Okay thanks you, the logC would be the rate right? I keep grinding through this (had to open up a precalc book on logs to help remember them) and I keep getting an answer that doens't make sense. my y value comes out dame near 2 but my x value was ~ -1.3 which didn't work out either rounding up or down.

Here's in a nutshell what I did, again I don't want the answer because I won't learn anything but maybe someone can point out where I went wrong? I really do appreciate the help!

Trial 1: xlog(.0122) + ylog(.0189) = log(.122)

Trial 2: xlog(.0334) + ylog(.0885)= log(4.265)

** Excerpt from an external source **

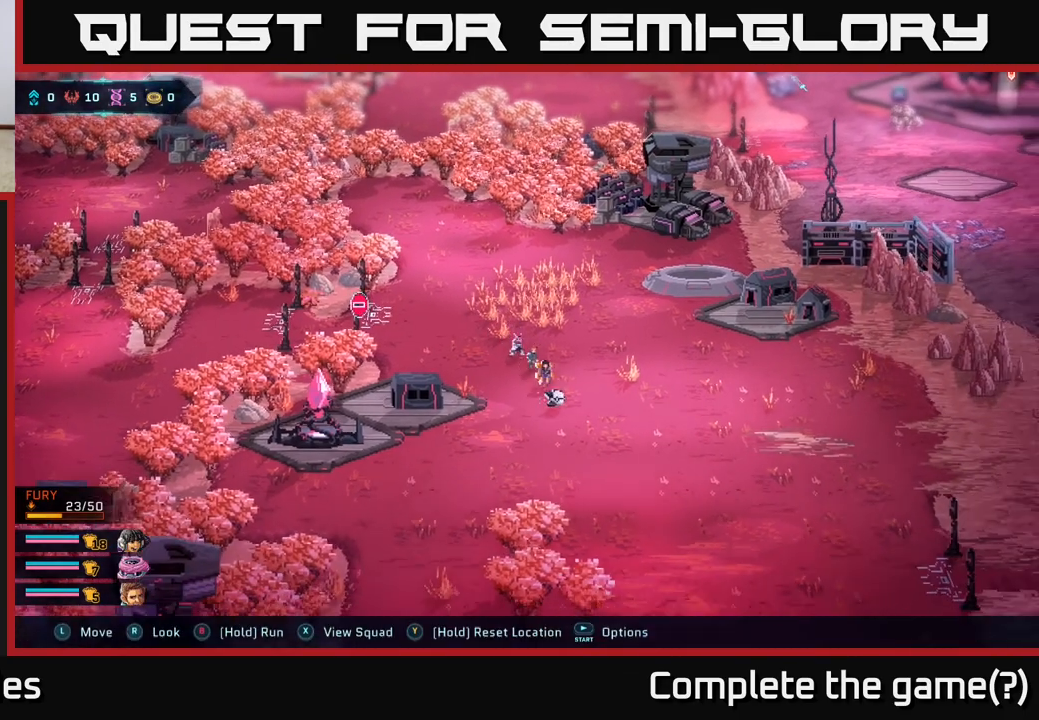
{"buttons": ["B"], "left_stick": "down", "right_stick": "center", "events": []}
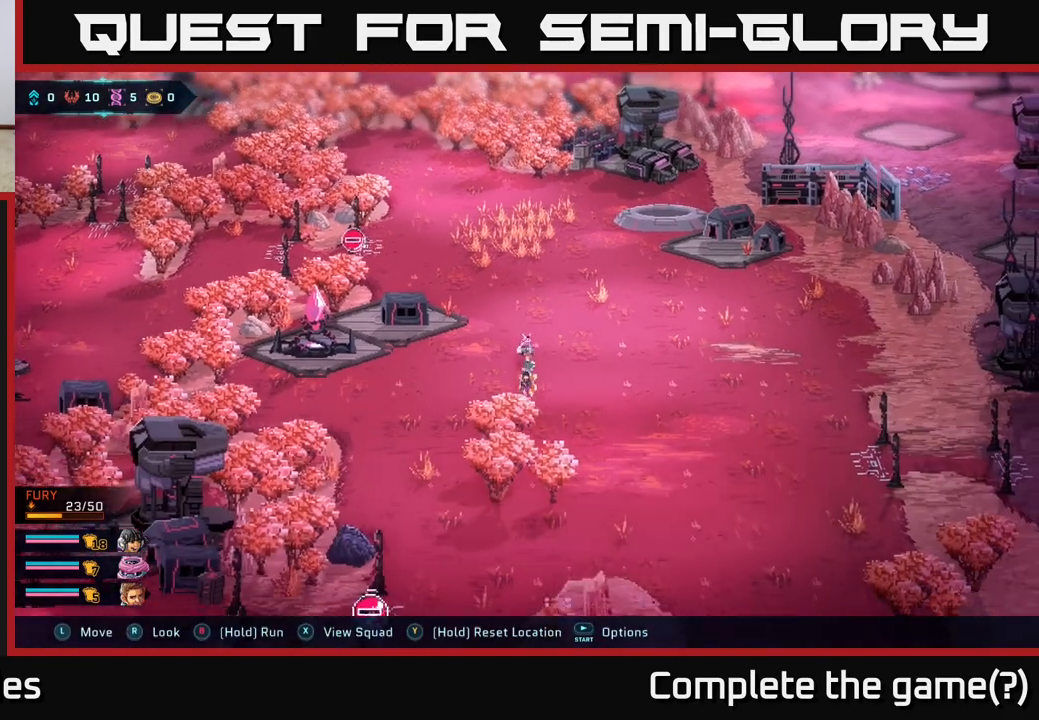
{"buttons": ["B"], "left_stick": "down-right", "right_stick": "center", "events": [[433, "left_stick", "down-right"]]}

Solving for y in the first trial I got approximately y=0.530096-1.1103X

Plugging in y into trial 2 equation I got: X~-1.30177

I then plugged that x value into y=0.530096-1.1103(-1.30177)
which was ~2

DraconicAcid - 6-4-2014 at 11:16

Quote: Originally posted by CaptainOfSmug

Okay thanks you, the logC would be the rate right? I keep grinding through this (had to open up a precalc book on logs to help remember them) and I keep getting an answer that doens't make sense. my y value comes out dame near 2 but my x value was ~ -1.3 which didn't work out either rounding up or down.

Here's in a nutshell what I did, again I don't want the answer because I won't learn anything but maybe someone can point out where I went wrong? I really do appreciate the help!

Trial 1: xlog(.0122) + ylog(.0189) = log(.122)

Trial 2: xlog(.0334) + ylog(.0885)= log(4.265)

Solving for y in the first trial I got approximately y=0.530096-1.1103X

Plugging in y into trial 2 equation I got: X~-1.30177

I then plugged that x value into y=0.530096-1.1103(-1.30177)
which was ~2

No, you want to use the ratios. So for trial 2 and trial 1, xlog(0.0334/0.0122) + ylog(0.0885/0.0189) = log(4.265/0.122)

CaptainOfSmug - 6-4-2014 at 15:48

Thank you so much! This was way to frustrating of a problem for me, I hope my professor heard my curses haha. Anyways I think I finally got it which the x variable was 2 and the y was 1 with an overall order of 3. My rate constant was 43368.98583. I'm not sure if that's what you got but they all worked minus a few rounding differences.